__Article__.

START

Neoliberal Globalisation: Its Impacts, and the Role of Asian Migrant Workers in Deconstructing It

by Rex Varona, Executive Director

Asian Migrant Centre, Hong Kong, 10 September 1998

Note: This is an update/addendum to the report, A Year After: Surveying the Impact of the Asian Crisis on Migrant Workers, released in May 1998.

Asian crisis

Migrants & Workers

In general, the point we have to remember is that the economies are integrating and globalising along neoliberal direction. Capitalist production has 4 basic factors: land, capital, technology and labour. The first three have been globalised. Therefore, according to the logic of capitalism, labour has to be globalised. Whatever crisis the local workers are experiencing will have to be experienced (in greater intensity) by migrants. At the same time the globalisation of labour - i.e. through the use of migrant labour -- will be intensified even more as demanded by neoliberal globalisation. We are not only witnessing "international labour migration"; what is happening now is the "globalisation of migration".

END

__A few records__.

START

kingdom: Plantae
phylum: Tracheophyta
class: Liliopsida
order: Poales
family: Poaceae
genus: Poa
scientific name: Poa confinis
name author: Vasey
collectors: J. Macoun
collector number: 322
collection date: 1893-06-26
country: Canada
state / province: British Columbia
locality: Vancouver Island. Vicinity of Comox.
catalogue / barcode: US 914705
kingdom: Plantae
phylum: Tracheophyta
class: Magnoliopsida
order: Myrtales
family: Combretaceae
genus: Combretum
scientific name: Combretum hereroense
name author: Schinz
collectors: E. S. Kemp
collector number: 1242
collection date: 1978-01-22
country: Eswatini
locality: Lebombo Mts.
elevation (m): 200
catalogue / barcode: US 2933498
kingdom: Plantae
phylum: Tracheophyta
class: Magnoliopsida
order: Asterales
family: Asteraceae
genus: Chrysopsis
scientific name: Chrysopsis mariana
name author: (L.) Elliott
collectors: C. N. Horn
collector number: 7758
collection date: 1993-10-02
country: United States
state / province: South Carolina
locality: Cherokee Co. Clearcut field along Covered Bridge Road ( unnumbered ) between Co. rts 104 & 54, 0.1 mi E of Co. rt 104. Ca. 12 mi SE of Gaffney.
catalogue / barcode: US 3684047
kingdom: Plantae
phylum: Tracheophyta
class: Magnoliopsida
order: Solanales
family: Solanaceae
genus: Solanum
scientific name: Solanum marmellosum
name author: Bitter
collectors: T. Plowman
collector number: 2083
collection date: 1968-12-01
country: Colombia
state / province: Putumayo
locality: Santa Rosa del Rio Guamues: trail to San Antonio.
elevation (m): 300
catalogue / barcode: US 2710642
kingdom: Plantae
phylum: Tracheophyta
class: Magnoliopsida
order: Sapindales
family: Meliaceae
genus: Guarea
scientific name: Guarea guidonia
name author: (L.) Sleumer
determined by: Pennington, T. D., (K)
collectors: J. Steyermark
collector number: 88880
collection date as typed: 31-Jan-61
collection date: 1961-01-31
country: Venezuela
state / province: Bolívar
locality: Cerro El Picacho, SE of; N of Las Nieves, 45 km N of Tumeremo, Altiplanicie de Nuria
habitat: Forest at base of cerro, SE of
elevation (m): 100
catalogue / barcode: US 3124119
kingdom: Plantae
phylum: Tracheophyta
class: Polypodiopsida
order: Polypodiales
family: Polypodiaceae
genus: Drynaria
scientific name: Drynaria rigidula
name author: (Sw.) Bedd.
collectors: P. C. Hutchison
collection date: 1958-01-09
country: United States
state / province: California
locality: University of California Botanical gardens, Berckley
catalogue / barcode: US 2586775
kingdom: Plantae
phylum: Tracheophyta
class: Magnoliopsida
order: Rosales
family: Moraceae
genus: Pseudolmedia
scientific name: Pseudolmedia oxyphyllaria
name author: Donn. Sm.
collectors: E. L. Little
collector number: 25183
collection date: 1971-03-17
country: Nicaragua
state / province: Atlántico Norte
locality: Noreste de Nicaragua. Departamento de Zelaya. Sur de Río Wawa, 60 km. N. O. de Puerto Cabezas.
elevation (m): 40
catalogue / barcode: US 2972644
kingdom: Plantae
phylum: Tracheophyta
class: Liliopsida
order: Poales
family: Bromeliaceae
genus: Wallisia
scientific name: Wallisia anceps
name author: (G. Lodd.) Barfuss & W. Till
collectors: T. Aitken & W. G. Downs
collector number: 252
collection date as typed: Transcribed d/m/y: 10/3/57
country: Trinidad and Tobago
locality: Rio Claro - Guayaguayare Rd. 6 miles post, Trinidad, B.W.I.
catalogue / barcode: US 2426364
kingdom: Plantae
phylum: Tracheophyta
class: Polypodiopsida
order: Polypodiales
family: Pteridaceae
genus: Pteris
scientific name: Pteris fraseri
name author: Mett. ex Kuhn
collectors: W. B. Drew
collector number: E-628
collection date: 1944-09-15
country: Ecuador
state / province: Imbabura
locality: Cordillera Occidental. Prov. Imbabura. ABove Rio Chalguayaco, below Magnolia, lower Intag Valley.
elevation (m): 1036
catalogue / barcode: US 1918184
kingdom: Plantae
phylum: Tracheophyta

END

__Exercise set__.
1/ Reproduce the listing from the line with "country: Eswatini" to the line with "collection date: 1971-03-17", both of those lines included.
2/ Pick up the essay on neoliberal globalization and migrant workers after its last sentence and keep writing it.

__Answers given__.
1/
country: Eswatini
locality: Lebombo Mts.
elevation (m): 200
catalogue / barcode: US 2933498
kingdom: Plantae
phylum: Tracheophyta
class: Magnoliopsida
order: Asterales
family: Asteraceae
genus: Chrysopsis
scientific name: Chrysopsis mariana
name author: (L.) Elliott
collectors: C. N. Horn
collector number: 7758
collection date: 1993-10-02
country: United States
state / province: South Carolina
locality: Cherokee Co. Clearcut field along Covered Bridge Road ( unnumbered ) between Co. rts 104 & 54, 0.1 mi E of Co. rt 104. Ca. 12 mi SE of Gaffney.
catalogue / barcode: US 3684047
kingdom: Plantae
phylum: Tracheophyta
class: Magnoliopsida
order: Solanales
family: Solanaceae
genus: Solanum
scientific name: Solanum marmellosum
name author: Bitter
collectors: T. Plowman
collector number: 2083
collection date: 1968-12-01
country: Colombia
state / province: Putumayo
locality: Santa Rosa del Rio Guamues: trail to San Antonio.
elevation (m): 300
catalogue / barcode: US 2710642
kingdom: Plantae
phylum: Tracheophyta
class: Magnoliopsida
order: Sapindales
family: Meliaceae
genus: Guarea
scientific name: Guarea guidonia
name author: (L.) Sleumer
determined by: Pennington, T. D., (K)
collectors: J. Steyermark
collector number: 88880
collection date as typed: 31-Jan-61
collection date: 1961-01-31
country: Venezuela
state / province: Bolívar
locality: Cerro El Picacho, SE of; N of Las Nieves, 45 km N of Tumeremo, Altiplanicie de Nuria
habitat: Forest at base of cerro, SE of
elevation (m): 100
catalogue / barcode: US 3124119
kingdom: Plantae
phylum: Tracheophyta
class: Polypodiopsida
order: Polypodiales
family: Polypodiaceae
genus: Drynaria
scientific name: Drynaria rigidula
name author: (Sw.) Bedd.
collectors: P. C. Hutchison
collection date: 1958-01-09
country: United States
state / province: California
locality: University of California Botanical gardens, Berckley
catalogue / barcode: US 2586775
kingdom: Plantae
phylum: Tracheophyta
class: Magnoliopsida
order: Rosales
family: Moraceae
genus: Pseudolmedia
scientific name: Pseudolmedia oxyphyllaria
name author: Donn. Sm.
collectors: E. L. Little
collector number: 25183
collection date: 1971-03-17

2/
But the free market also demands that, in a cut-throat global competition, these factors have to be commodified - i.e. isolated, unitised, made optimally manageable, totally controllable. Therefore, the logic of neoliberal globalisation requires that workers, women and migrants be commodified and internationalised. In order to prevent them from becoming unmanageable, they have to be divided, alienated, and made to intensely compete against each other.

This is the reason why migrant workers are now at the eye of the economic storm: after using them to dampen wages and to ease out tight labour markets during boom years, they now have to be arbitrarily and summarily terminated and deported because of the crisis. Together with the contractualisation and informalisation of labour, the use of migrant labour is one of the most profitable and efficient "flexibility tools" of capitalist production.

On our responses and strategies

The following framework should therefore guide our responses and strategies on migrant workers' issues:

1. We have to recognise the fundamental basis of labour migration - the use of cheap migrant labour as part of neoliberal capitalist exploitation.

We have to see that the problem of the migrant workers is not only a problem of "bad working conditions" or "contract violations" or "cultural shock". All these happen precisely because they were hired to be exploited. If they were not more exploitable than local workers, companies would not hire them and receiving countries will not accept them.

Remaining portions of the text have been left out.